冬うらら2

 こんなことを言えば、彼女は一体どうしてしまったのだろうかと不安になるだろうし、あきれてしまうかもしれない。

 メイは、メイ自身のものであって、カイトが――がーっっっっ!!!!!

 気持ちは、理屈ではないのだ。

 世の中の、頭がいいと自称する連中が、この暴れる気持ちに、どんなくだらない名前をつけようとも、彼には関係なかった。

 カイトにとってメイは、幸せという言葉が形になったものなのだ。

 勿論、それ以外にもいろんな気持ちが、周りを取り巻いてはいるが、彼女の中心はそれでできあがっていた。

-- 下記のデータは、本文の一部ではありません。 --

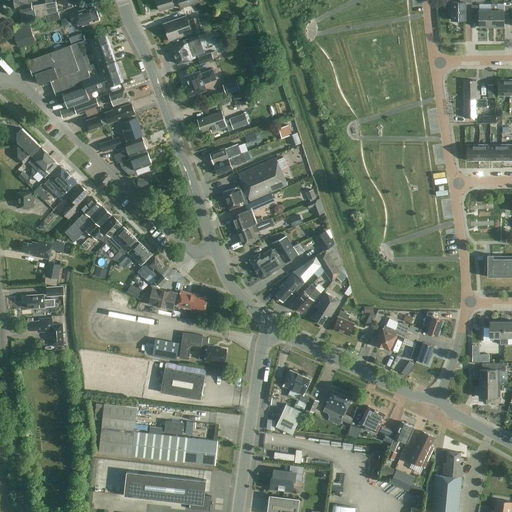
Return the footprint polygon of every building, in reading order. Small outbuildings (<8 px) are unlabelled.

 誰も、幸せを手放したくないと思うし、独占したいと思う。

 それが人の形をしていて、かつ抱きしめられる存在であるというのなら、尚更だった。

 幸せなんて言葉は、才能と金があれば手に入るものだと、カイトはどこかでそうナメてかかっていたのだ。

 今まで、彼はそうやって奪ってきた。

 才能があっても金があっても、それだけではメイは奪えなかった。

 彼女の前では、どちらも無力にさえ感じさせられる。

 だから、カイトはずっと、どうにかして幸せにしようとあがいていたのだ。

 そうでなければ、幸せがもっと魅力的なものの方に、飛んでいってしまいそうで。

 オレのもんだ! オレの! オレの!!!!

 イヤな考えを、その気持ちで振り払う。

 両親だろうが他の連中だろうが、カイトは何があっても彼女を手放す気はなかった。

 自分の巣にしまいこんで、ずっと外に牙をむけていたってよかった。

『かぐや姫でも手に入れたよう……』

 いつか、ソウマが言った言葉が頭をよぎる。

 それがどうした!

 カイトは、記憶を粉々に蹴り壊した。

 もしそうだとするなら、彼はきっと大きなミサイルを作って、月を壊すだろう。

 弓矢を構えて使者を追い返すことを考えるよりも、カイトならそうする。

 こんなにまで。

 こんなにまで、自分は。

 分かっていたことではあるが―― それで、苦しさが減るワケではなかった。